Zipcar assumed that the large car rental companies like Hertz (NYSE: HTZ) and Avis-Budget (NASDAQ: CAR) would ignore it and stay with their models of renting cars for fairly long periods and renting vehicles to business travelers. Zipcar management must have been surprised when Hertz launched its “on demand” service. Hertz charges no membership fee. Zipcar does. Hertz guarantees it will have cars available during the week. Its fleet is large enough that it can offer cars at many locations on weekends as well. Hertz may not have as many locations as Zipcar, but it can use its substantial network to challenge Zipcar in its most important markets — large cities.
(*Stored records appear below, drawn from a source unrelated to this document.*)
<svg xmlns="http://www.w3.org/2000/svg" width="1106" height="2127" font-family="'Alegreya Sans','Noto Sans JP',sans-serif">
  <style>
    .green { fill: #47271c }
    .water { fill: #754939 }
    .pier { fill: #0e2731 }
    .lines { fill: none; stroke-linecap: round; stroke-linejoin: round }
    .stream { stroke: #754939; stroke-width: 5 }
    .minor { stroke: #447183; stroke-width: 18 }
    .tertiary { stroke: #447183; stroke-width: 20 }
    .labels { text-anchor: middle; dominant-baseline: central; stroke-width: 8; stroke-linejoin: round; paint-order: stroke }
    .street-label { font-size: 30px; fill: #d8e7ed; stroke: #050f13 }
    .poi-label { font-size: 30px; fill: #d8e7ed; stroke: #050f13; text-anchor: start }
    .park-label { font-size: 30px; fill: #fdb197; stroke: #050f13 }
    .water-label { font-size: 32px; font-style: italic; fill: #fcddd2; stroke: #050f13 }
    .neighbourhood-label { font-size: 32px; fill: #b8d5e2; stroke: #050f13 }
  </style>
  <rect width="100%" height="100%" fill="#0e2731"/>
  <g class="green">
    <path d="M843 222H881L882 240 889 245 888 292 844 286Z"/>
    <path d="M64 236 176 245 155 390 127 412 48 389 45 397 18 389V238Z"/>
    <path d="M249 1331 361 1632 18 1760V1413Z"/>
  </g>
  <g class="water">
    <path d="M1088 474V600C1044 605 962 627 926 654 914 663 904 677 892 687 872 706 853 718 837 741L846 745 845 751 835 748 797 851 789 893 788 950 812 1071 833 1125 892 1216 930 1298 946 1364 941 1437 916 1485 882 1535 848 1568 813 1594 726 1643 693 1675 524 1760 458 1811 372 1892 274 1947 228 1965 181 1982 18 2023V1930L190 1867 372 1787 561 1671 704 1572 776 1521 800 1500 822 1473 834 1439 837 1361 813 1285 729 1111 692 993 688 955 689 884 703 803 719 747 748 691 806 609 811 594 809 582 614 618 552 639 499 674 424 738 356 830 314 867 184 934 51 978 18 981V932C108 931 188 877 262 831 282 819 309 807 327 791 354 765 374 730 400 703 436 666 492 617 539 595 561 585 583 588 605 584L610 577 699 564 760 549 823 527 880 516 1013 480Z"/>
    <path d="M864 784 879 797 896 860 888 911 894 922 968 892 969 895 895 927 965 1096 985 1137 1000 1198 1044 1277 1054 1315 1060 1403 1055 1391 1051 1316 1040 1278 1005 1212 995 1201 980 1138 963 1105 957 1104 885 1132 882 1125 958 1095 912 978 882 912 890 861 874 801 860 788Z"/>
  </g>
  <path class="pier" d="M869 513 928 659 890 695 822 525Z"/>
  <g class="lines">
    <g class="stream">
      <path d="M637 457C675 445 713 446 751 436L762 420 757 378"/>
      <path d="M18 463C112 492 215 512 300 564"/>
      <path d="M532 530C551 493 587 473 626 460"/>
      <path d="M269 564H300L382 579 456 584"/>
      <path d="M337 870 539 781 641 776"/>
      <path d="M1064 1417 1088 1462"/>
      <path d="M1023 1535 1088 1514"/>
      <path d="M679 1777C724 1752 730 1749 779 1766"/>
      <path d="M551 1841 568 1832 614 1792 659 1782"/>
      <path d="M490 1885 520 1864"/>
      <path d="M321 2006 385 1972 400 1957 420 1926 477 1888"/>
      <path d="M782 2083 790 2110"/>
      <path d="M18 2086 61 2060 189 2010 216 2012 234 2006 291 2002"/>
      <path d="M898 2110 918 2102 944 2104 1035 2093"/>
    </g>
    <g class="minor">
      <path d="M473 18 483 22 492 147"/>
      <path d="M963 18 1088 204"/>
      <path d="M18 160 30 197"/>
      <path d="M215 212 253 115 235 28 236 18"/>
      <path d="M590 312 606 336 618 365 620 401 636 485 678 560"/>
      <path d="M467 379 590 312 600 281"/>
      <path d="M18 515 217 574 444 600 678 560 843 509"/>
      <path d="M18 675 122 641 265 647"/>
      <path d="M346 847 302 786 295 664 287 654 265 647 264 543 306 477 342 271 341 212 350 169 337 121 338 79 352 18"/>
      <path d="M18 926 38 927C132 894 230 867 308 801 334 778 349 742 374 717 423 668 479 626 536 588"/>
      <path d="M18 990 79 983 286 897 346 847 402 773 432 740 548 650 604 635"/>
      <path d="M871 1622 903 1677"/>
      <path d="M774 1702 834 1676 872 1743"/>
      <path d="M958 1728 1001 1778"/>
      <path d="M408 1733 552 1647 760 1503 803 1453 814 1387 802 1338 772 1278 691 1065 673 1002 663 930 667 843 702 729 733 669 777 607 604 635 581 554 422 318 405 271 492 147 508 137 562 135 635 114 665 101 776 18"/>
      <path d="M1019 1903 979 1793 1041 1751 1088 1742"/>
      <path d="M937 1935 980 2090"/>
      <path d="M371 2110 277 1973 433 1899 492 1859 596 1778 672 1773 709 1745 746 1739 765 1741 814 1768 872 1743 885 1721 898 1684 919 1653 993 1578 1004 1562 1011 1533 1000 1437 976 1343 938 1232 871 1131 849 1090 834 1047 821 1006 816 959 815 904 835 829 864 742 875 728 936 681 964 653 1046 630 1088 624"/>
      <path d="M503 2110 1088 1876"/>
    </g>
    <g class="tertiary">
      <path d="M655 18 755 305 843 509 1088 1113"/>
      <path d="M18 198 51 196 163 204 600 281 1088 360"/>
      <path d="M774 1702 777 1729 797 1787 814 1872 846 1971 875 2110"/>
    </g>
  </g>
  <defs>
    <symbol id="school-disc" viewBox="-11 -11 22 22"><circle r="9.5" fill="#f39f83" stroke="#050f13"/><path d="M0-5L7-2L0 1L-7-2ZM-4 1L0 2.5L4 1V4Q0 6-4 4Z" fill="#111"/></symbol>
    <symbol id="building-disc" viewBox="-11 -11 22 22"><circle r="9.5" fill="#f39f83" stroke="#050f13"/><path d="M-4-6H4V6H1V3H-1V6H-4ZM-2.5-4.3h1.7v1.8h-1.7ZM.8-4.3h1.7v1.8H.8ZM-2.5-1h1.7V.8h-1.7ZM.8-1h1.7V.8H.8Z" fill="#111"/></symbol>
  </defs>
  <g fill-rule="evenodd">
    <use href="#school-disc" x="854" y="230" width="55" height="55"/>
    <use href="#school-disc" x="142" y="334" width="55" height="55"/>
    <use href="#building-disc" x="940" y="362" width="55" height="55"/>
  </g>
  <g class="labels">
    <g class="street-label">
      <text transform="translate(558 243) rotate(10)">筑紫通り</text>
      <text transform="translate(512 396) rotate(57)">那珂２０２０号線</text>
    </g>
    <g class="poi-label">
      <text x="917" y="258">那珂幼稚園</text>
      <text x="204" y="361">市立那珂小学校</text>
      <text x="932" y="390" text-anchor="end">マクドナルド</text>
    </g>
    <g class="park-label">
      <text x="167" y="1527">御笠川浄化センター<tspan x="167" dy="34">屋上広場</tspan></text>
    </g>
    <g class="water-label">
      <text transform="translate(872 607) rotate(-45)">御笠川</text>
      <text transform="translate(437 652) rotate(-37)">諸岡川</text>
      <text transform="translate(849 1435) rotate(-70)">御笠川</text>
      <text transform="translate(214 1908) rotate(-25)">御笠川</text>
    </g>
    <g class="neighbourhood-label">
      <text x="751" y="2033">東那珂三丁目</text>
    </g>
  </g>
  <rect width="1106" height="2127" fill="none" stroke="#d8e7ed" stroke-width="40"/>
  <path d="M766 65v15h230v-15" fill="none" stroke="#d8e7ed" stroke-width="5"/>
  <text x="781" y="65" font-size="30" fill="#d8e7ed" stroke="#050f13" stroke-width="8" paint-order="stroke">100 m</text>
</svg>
General Motors (NYSE: GM) has decided to enter the short-term car rental field. Its RelayRides program allows GM customers to rent their cars to others. GM uses its OnStar technology to make these rentals easier for owners and renters. GM has a large enough universe of owners that hundreds of thousand of them could use the program.
Zipcar’s success was based to a large extent on the size of its fleet. It is expensive for another company to match it without spending tens of millions of dollars to acquire cars. What Zipcar did not count on was that firms that already had huge numbers of vehicles would find a way to use that inventory to flank it.